TechTalk Mercedes driverless taxis

Published on December 3rd, 2019 | by Daniel Sherman Fernandez


Bosch and Daimler testing driverless taxis in America

The technology will soon be applied to all commercial vehicles which is quite scary.

Mercedes-Benz wants to release to the market taxis without drivers in the near future. Working with Bosch they are currently testing a robotized system for taxis which will later be expanded to commercial delivery vans and soon after freight trucks. 

The test fleet in America consists of 30 units of Mercedes S-Class sedans equipped with sensor arrays including long distance laser scanning LiDARs.

During this test period, there is always a driver behind the wheel of the 30 test cars and they take over control if there is any emergency only. Most of the time the driver sits and monitors the cars reaction to traffic and the surrounding elements as it happens. 

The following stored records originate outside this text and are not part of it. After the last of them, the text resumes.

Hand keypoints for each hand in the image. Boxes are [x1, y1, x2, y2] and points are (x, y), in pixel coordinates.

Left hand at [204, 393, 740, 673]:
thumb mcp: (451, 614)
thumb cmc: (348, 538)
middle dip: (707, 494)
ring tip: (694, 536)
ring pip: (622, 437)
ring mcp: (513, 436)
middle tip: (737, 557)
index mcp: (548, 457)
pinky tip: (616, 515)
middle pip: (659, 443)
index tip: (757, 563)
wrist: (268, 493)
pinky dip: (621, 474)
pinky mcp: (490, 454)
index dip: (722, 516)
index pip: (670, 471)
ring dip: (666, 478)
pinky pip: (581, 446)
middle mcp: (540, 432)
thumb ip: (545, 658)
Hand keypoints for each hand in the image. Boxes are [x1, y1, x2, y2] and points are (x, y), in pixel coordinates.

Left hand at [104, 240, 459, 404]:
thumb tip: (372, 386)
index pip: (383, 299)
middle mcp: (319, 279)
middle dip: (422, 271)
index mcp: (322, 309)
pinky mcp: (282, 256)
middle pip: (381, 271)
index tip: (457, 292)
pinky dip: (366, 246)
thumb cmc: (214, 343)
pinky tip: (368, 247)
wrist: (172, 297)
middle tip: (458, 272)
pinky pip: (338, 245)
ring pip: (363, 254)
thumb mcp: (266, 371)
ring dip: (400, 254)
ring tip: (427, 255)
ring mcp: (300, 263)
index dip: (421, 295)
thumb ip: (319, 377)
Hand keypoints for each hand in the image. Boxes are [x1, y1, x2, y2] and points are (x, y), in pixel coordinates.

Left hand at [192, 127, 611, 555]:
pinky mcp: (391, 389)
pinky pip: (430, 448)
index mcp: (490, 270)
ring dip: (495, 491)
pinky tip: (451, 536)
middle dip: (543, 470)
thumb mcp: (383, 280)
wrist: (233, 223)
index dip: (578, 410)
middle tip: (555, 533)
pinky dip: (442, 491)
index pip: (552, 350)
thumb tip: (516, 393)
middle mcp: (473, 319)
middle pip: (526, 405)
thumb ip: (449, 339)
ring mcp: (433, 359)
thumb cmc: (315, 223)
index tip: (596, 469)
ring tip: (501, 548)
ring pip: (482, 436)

PRESS RELEASE: Bosch and Daimler are joining forces to advance the development of fully automated and driverless driving. The two companies have entered into a development agreement to bring fully automated (SAE Level 4) and driverless (SAE Level 5) driving to urban roads by the beginning of the next decade. 

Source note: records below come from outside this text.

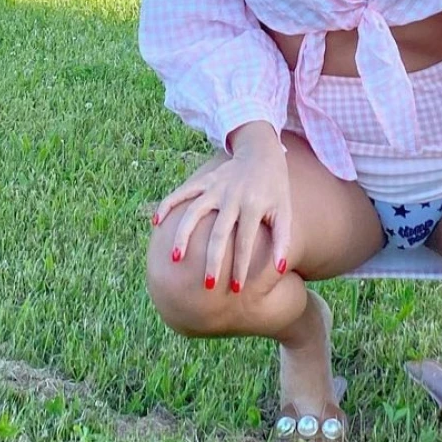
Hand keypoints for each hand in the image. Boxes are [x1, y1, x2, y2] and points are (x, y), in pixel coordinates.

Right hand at [151, 129, 290, 291]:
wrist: (262, 151)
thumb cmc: (275, 188)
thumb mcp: (284, 210)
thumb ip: (282, 239)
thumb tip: (281, 269)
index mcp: (253, 205)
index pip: (245, 242)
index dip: (240, 266)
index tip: (236, 290)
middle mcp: (233, 196)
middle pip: (219, 233)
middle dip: (213, 260)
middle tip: (208, 286)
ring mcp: (216, 187)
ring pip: (194, 212)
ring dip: (184, 235)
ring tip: (175, 259)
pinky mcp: (205, 180)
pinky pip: (183, 191)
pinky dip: (168, 204)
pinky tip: (156, 222)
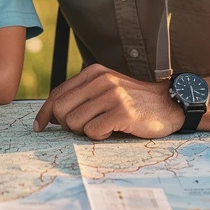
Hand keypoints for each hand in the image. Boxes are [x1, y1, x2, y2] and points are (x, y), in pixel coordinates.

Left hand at [34, 64, 185, 138]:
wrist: (170, 104)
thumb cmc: (134, 101)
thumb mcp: (107, 88)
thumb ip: (83, 95)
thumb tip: (52, 114)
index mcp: (93, 73)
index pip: (57, 93)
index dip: (45, 112)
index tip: (39, 126)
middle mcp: (101, 81)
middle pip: (60, 109)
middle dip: (64, 125)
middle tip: (80, 129)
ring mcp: (112, 95)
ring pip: (74, 122)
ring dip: (84, 132)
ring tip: (101, 128)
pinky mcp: (123, 112)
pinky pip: (93, 131)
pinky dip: (98, 136)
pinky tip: (112, 131)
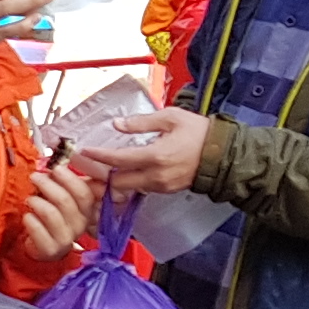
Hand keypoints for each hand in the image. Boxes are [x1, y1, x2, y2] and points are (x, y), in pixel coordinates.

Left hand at [20, 161, 100, 261]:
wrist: (42, 247)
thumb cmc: (51, 217)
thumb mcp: (60, 198)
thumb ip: (62, 183)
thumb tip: (57, 164)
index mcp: (86, 211)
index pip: (84, 193)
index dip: (70, 179)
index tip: (55, 168)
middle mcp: (80, 225)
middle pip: (65, 201)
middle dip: (47, 185)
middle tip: (34, 177)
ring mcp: (66, 239)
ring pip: (51, 214)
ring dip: (37, 201)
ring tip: (29, 199)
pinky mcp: (50, 249)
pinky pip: (38, 230)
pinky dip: (30, 219)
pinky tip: (27, 216)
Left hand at [74, 108, 212, 195]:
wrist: (224, 154)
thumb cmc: (199, 132)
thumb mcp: (171, 117)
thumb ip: (141, 122)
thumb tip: (117, 124)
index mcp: (155, 156)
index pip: (118, 160)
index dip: (99, 156)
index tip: (84, 151)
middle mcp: (155, 175)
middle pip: (118, 182)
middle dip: (102, 176)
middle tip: (90, 166)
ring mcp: (161, 186)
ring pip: (129, 188)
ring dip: (115, 180)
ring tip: (105, 169)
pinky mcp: (166, 190)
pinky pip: (142, 189)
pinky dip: (131, 182)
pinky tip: (126, 172)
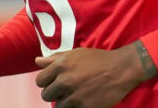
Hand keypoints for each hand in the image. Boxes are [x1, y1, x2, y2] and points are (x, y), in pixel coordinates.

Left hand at [34, 41, 157, 107]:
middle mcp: (65, 81)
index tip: (54, 82)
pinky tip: (82, 100)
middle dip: (54, 93)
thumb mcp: (75, 53)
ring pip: (58, 106)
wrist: (120, 70)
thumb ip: (54, 58)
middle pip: (46, 95)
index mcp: (60, 66)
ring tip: (75, 95)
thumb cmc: (97, 60)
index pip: (40, 80)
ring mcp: (74, 95)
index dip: (46, 82)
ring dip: (64, 102)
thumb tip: (37, 61)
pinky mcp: (84, 107)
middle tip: (65, 90)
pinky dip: (75, 107)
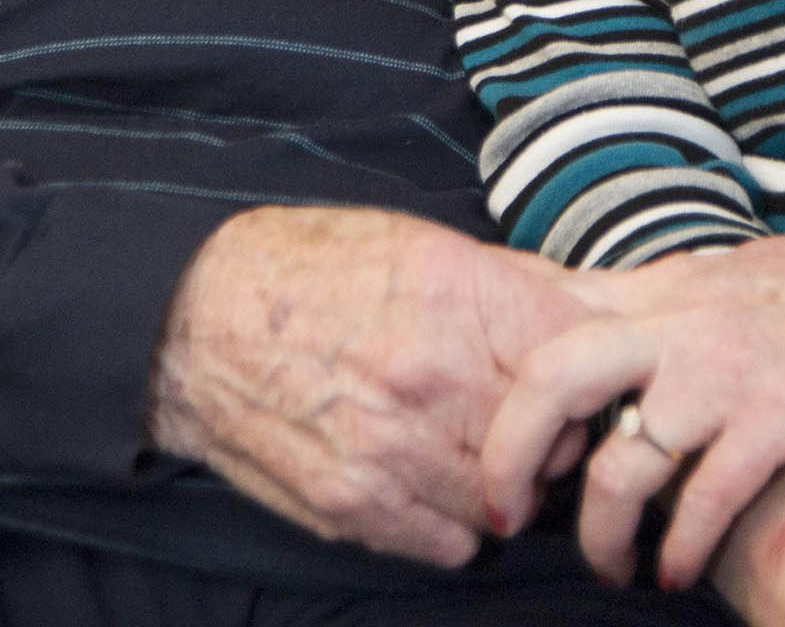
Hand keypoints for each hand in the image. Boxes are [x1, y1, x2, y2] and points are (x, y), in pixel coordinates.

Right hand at [147, 206, 590, 565]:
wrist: (196, 320)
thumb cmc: (313, 269)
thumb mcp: (416, 240)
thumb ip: (507, 280)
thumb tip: (587, 308)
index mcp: (455, 289)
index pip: (574, 352)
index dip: (582, 366)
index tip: (571, 372)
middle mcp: (431, 370)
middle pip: (552, 434)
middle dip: (551, 429)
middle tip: (527, 416)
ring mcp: (393, 445)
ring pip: (509, 499)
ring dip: (504, 483)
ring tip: (472, 447)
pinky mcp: (355, 504)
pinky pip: (452, 543)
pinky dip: (454, 520)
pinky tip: (430, 479)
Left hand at [485, 225, 784, 587]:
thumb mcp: (733, 280)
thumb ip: (667, 305)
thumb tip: (603, 329)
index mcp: (669, 285)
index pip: (551, 315)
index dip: (506, 380)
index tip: (497, 439)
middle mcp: (685, 318)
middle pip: (552, 375)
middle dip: (509, 453)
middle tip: (504, 512)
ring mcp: (730, 368)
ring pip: (620, 459)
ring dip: (599, 533)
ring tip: (610, 569)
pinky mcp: (781, 418)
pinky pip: (701, 501)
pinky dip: (679, 552)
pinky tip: (679, 575)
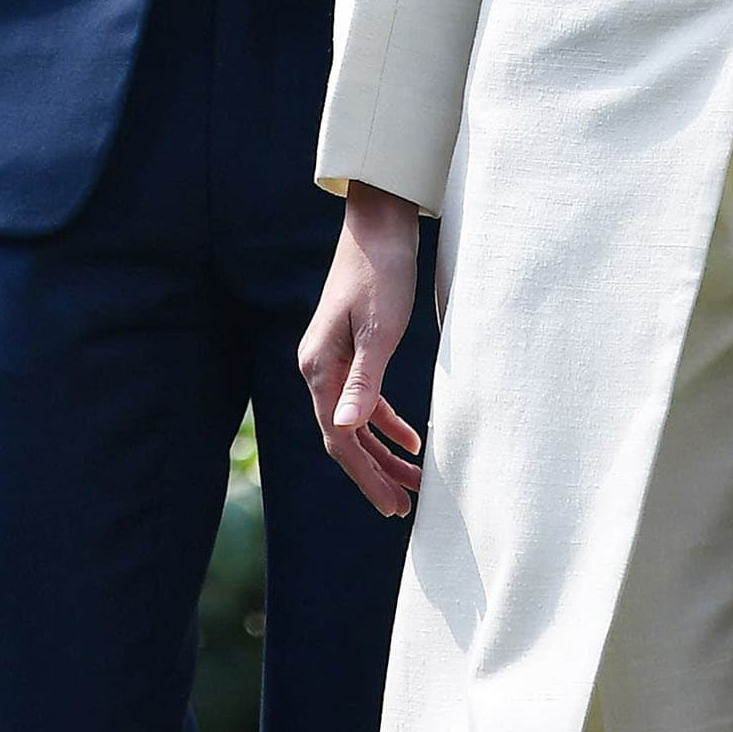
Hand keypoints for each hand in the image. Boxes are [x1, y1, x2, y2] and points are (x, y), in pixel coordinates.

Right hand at [299, 184, 423, 517]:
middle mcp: (319, 368)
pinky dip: (386, 421)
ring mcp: (334, 359)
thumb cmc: (382, 272)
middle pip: (345, 437)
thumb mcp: (380, 329)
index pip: (339, 438)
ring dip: (383, 452)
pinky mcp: (351, 349)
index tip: (393, 506)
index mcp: (319, 367)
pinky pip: (364, 398)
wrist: (380, 224)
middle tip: (404, 507)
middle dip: (375, 473)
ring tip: (413, 482)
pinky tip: (409, 438)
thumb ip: (365, 381)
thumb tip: (349, 431)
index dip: (366, 476)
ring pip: (356, 421)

The objective is to develop software and algorithms for an autonomous driving system. The project combines the total vehicle expertise of the world’s leading premium manufacturer with the system and hardware expertise of the world’s biggest supplier. The ensuing synergies should ensure the earliest possible series introduction of the secure technology.

The car comes to the driver

By introducing fully automated and driverless driving to the urban environment, Bosch and Daimler aim to improve the flow of traffic in cities, enhance safety on the road and provide an important building block for the way traffic will work in the future. The technology will, among other things, boost the attraction of car sharing. It will allow people to make the best possible use of their time in the vehicle and open up new mobility opportunities for people without a driver’s licence, for example. 

The prime objective of the project is to achieve the production-ready development of a driving system which will allow cars to drive fully autonomously in the city. The idea behind it is that the vehicle should come to the driver rather than the other way round. Within a specified area of town, customers will be able to order an automated shared car via their smartphone. The vehicle will then make its way autonomously to the user and the onward journey can commence.